Hopefully anybody of you can give me advice. I'm completly confused.

Any help is appreciated.

—————- Answer to comment 1:

Thanks for the hint with the locale.

First I wrote "locale" on the standard shell. It gave me the following output:

dhl@srv1093:~$ locale
LANG=de_DE.UTF-8
LC_CTYPE="de_DE.UTF-8"
LC_NUMERIC="de_DE.UTF-8"
LC_TIME="de_DE.UTF-8"
LC_COLLATE="de_DE.UTF-8"
LC_MONETARY="de_DE.UTF-8"
LC_MESSAGES="de_DE.UTF-8"
LC_PAPER="de_DE.UTF-8"
LC_NAME="de_DE.UTF-8"
LC_ADDRESS="de_DE.UTF-8"
LC_TELEPHONE="de_DE.UTF-8"
LC_MEASUREMENT="de_DE.UTF-8"
LC_IDENTIFICATION="de_DE.UTF-8"
LC_ALL=de_DE.UTF-8

Then I edited the cron file with "crontab -e" and added the folloing line

*/1 * * * * locale > /home/user/locale.ouput

The output of this cronjob is:

dhl@srv1093:~$ cat locale.ouput 
LANG=
LC_CTYPE="POSIX"
LC_NUMERIC="POSIX"
LC_TIME="POSIX"
LC_COLLATE="POSIX"
LC_MONETARY="POSIX"
LC_MESSAGES="POSIX"
LC_PAPER="POSIX"
LC_NAME="POSIX"
LC_ADDRESS="POSIX"
LC_TELEPHONE="POSIX"
LC_MEASUREMENT="POSIX"
LC_IDENTIFICATION="POSIX"
LC_ALL=

So, this might be the problem?
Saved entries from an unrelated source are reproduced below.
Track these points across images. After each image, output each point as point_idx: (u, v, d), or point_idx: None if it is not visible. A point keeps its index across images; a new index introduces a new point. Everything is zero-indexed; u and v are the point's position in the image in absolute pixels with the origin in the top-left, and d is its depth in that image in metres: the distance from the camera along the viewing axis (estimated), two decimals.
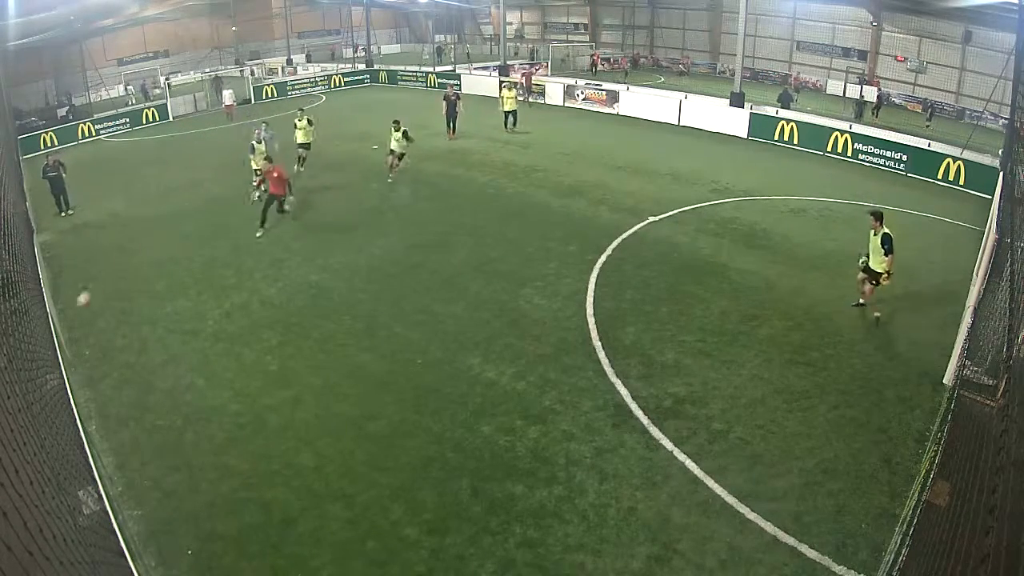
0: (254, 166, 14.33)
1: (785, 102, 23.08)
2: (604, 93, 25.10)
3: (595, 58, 40.26)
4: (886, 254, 8.23)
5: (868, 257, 8.56)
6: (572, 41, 46.69)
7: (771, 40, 37.97)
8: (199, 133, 23.31)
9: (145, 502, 5.80)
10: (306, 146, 16.30)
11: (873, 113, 25.99)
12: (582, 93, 25.65)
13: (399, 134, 15.02)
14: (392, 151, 15.15)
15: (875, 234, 8.35)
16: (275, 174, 12.18)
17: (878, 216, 8.38)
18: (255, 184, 14.13)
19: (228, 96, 26.13)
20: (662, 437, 6.49)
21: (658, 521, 5.46)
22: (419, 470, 6.12)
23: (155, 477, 6.12)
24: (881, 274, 8.45)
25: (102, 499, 4.89)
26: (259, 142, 14.47)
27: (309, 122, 16.37)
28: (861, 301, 8.97)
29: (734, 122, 20.43)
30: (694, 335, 8.39)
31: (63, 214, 13.98)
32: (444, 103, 20.27)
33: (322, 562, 5.15)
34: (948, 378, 7.17)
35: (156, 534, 5.44)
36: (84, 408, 6.94)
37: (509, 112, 20.88)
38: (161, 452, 6.48)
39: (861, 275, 8.78)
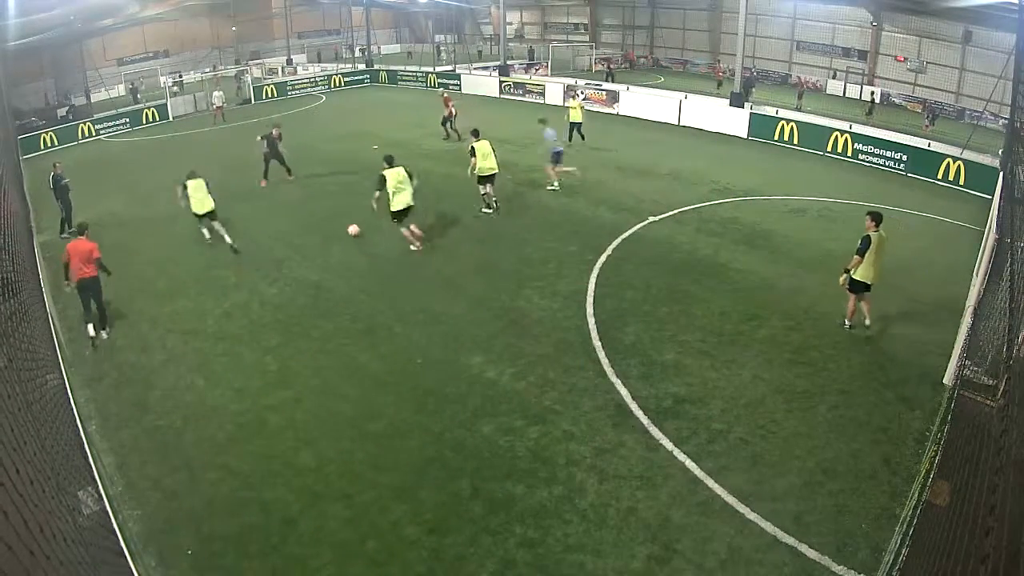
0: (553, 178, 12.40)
1: (746, 89, 23.31)
2: (604, 93, 25.12)
3: (609, 65, 38.19)
4: (856, 253, 7.83)
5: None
6: (572, 41, 46.69)
7: (771, 40, 38.01)
8: (199, 133, 23.32)
9: (145, 502, 5.80)
10: (489, 179, 12.91)
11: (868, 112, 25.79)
12: (582, 93, 25.65)
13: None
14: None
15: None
16: None
17: (876, 217, 7.88)
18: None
19: (217, 98, 25.40)
20: (662, 437, 6.49)
21: (658, 521, 5.46)
22: (419, 470, 6.12)
23: (155, 477, 6.13)
24: (863, 283, 7.96)
25: (102, 499, 4.90)
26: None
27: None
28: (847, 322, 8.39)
29: (734, 122, 20.44)
30: (694, 335, 8.39)
31: (63, 236, 12.41)
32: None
33: (322, 562, 5.15)
34: (948, 378, 7.16)
35: (156, 534, 5.44)
36: (84, 408, 6.94)
37: (574, 124, 18.07)
38: (161, 452, 6.48)
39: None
How can I fix that?

Best Answer

You decode the lines to unicode with unicode(daten[i][j]). When you give no encoding then Python uses the system default, which is probably ascii when you run the script through cron.

In either way, you must give the actual encoding used by the database. You can use unicode(daten[i][j], dbencoding) instead, or get your database adapter to give you unicode directly.

Btw: There are probably a million tools that generate cvs files from database queries, MySQL has that even built-in. Your code on the other hand is rather fragile because you do no escaping whatsoever.